Nous sommes là devant une nouveauté qui nous éloigne fortement du code Napoléon, qui brillait par sa rigueur, sa formulation parfaite, et sa philosophie qui s’inscrivait dans la durée. L’article 1134 du code civil dispose :
1 – « Les conventions légalement formées tiennent lieu de loi à ceux qui les ont faites. (Il faut donc les respecter)
2 - Elles ne peuvent être révoquées que de leur consentement mutuel, ou pour les causes que la loi autorise. (On ne peut donc pas les rompre abusivement)
3 - Elles doivent être exécutées de bonne foi ». (Nouvelle interdiction de rupture abusive, et insertion d’un minimum d’éthique dans la mise en œuvre des contrats).
Si j’étais la grande distribution et/ou une très grande entreprise travaillant avec de multiples sous-traitants (automobile, par ex) , je m’engouffrerais rapidement dans cette première brèche pour faire barémiser peu à peu toutes les demandes de dommages et intérêts pour rupture abusive dans les contrats. Au nom de quel principe cette disposition devrait-elle rester cantonnée au seul droit du travail ? Pourquoi ne pas l’étendre à tous les contrats ? Et au diable l’article 1134 du code civil.

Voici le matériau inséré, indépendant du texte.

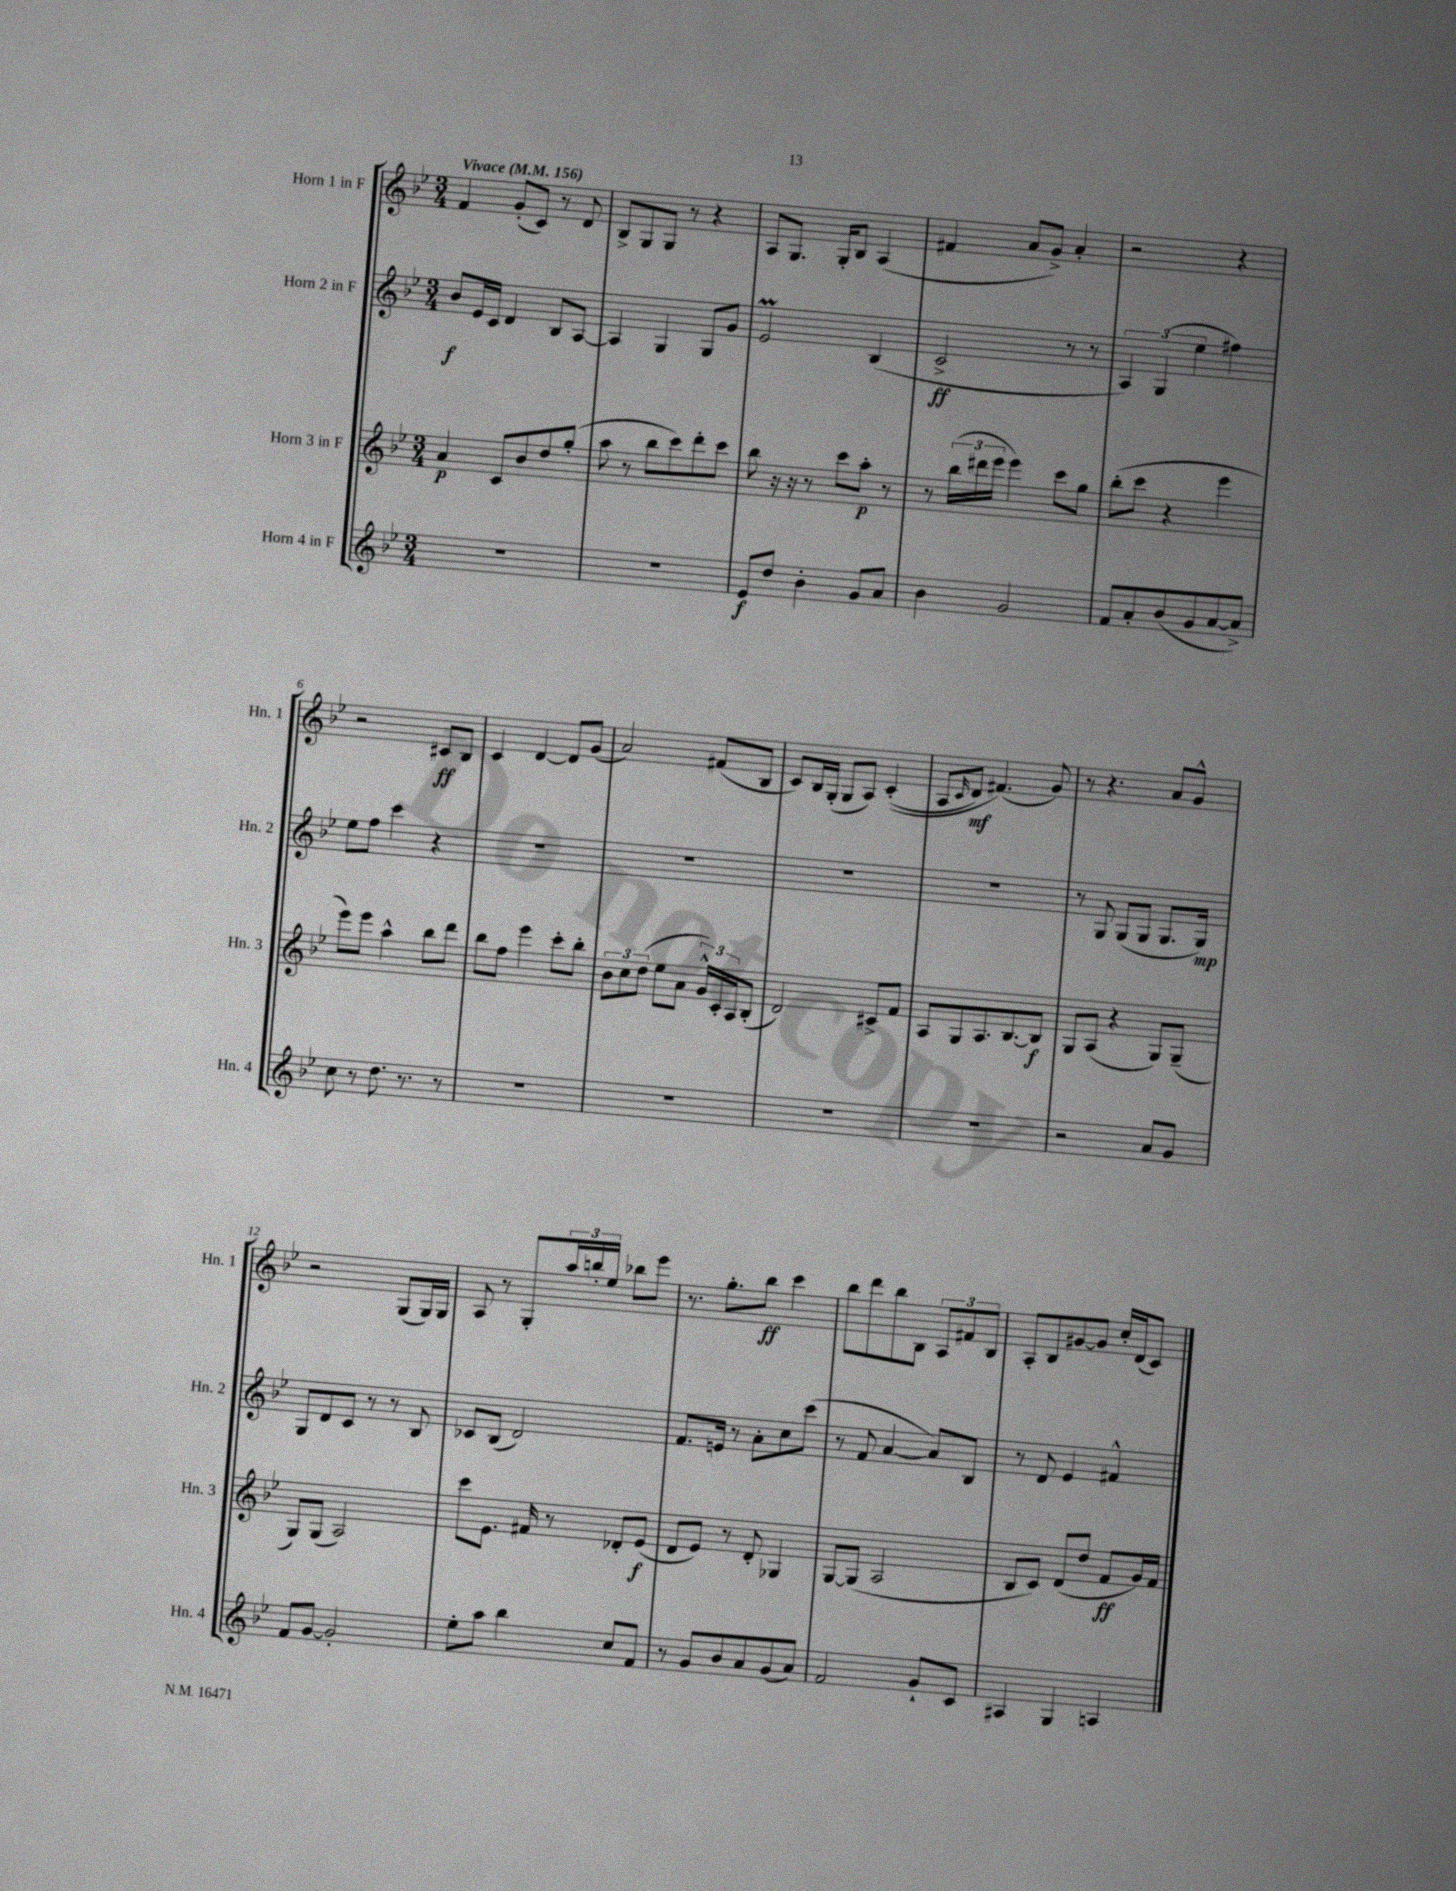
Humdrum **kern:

Avec une telle évolution, qui sera toujours le gagnant à terme ? Assurément le plus fort. C’est bien le problème, car dans une nation civilisée, le droit a notamment pour mission de mettre à égalité le fort et le faible. Le slogan de 68 était : « il est interdit d’interdire ». J’espère que nous ne sommes pas en train d’y revenir insidieusement.